Stephen Clancy

Stephen Clancy

Professor, Department of Art History
Faculty, School of Humanities and Sciences
Faculty, Honors Program
Faculty, Classical Studies
Faculty, Jewish Studies
Faculty, Medieval and Renaissance Studies

Specialty:Medieval and Northern Renaissance art and architecture
Phone:(607) 274-1261
E-mail:clancy@ithaca.edu
Office:G117 Gannett Center
Ithaca, NY 14850

I began my career not as an academic but as a lawyer, practicing law in both California and Vermont before returning to grad school to get my Ph.D in Art History.  I teach a wide range of courses on the art and architecture of the Middle Ages and Northern Renaissance, and also contribute to the department's Introduction to Visual Culture and Episodes in Western Art courses.  I began my research career by focusing on fifteenth-century illuminated manuscripts of France and Flanders, specifically focusing on two illuminators well known among well-to-do patrons: Jean Fouquet and Simon Marmion. In recent years I have been exploring issues more directly related to what I teach and more directly relevant to my students.  For example, I worked with a team of students to investigate how technology can open up new avenues for understanding the art and architecture of the distant past, in a project entitled "Virtual Chartres Cathedral." More recently I've developed a course entitled "Muslims, Jews, and Christians in Medieval Spain," which examines the rich cultural interactions that took place on the Iberian peninsula during the Middle Ages, and their implications for the modern era.

Projects such as these have also allowed me to travel to parts of the globe I otherwise might never have seen.  During the spring 2010 semester, for example, I spent 12 weeks as a Visiting Fellow at the Australian National University's Humanities Research Centre in Canberra, investigating the roles that images play in shaping cultural identity.

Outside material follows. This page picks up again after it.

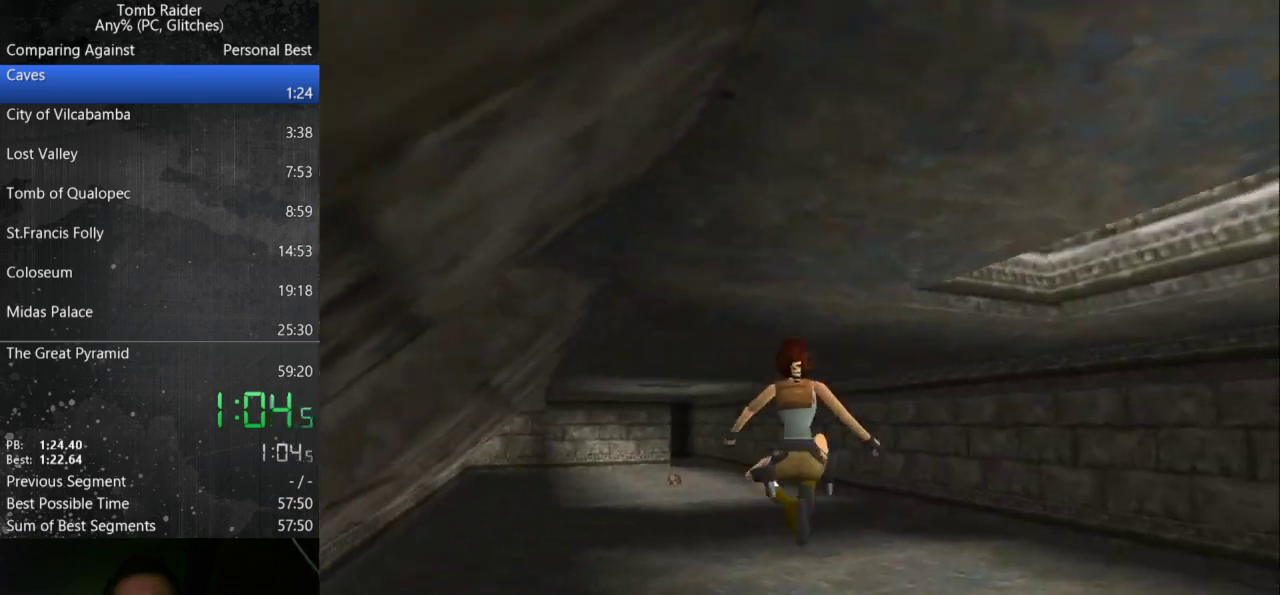
{"keys": ["jump", "up"], "events": [[300, "guns", "down"], [433, "guns", "up"]]}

My most recent course-development project – entitled "Making Jewish Art History" – took me to a number of medieval Jewish cultural sites in Germany and France where the past is being recreated and reinvented, including the strange case of the alleged medieval synagogue in Chablis, France, recently restored by one of the town's wealthiest wine-makers. And during a number of summers over the past fifteen or so years, I've served as a study leader on tours organized by the American Museum of Natural History; I will be leading a tour of the Baltic region in June 2013.

And I always enjoy traveling with students on our annual departmental field trip, which in late September 2012 took us to Philadelphia.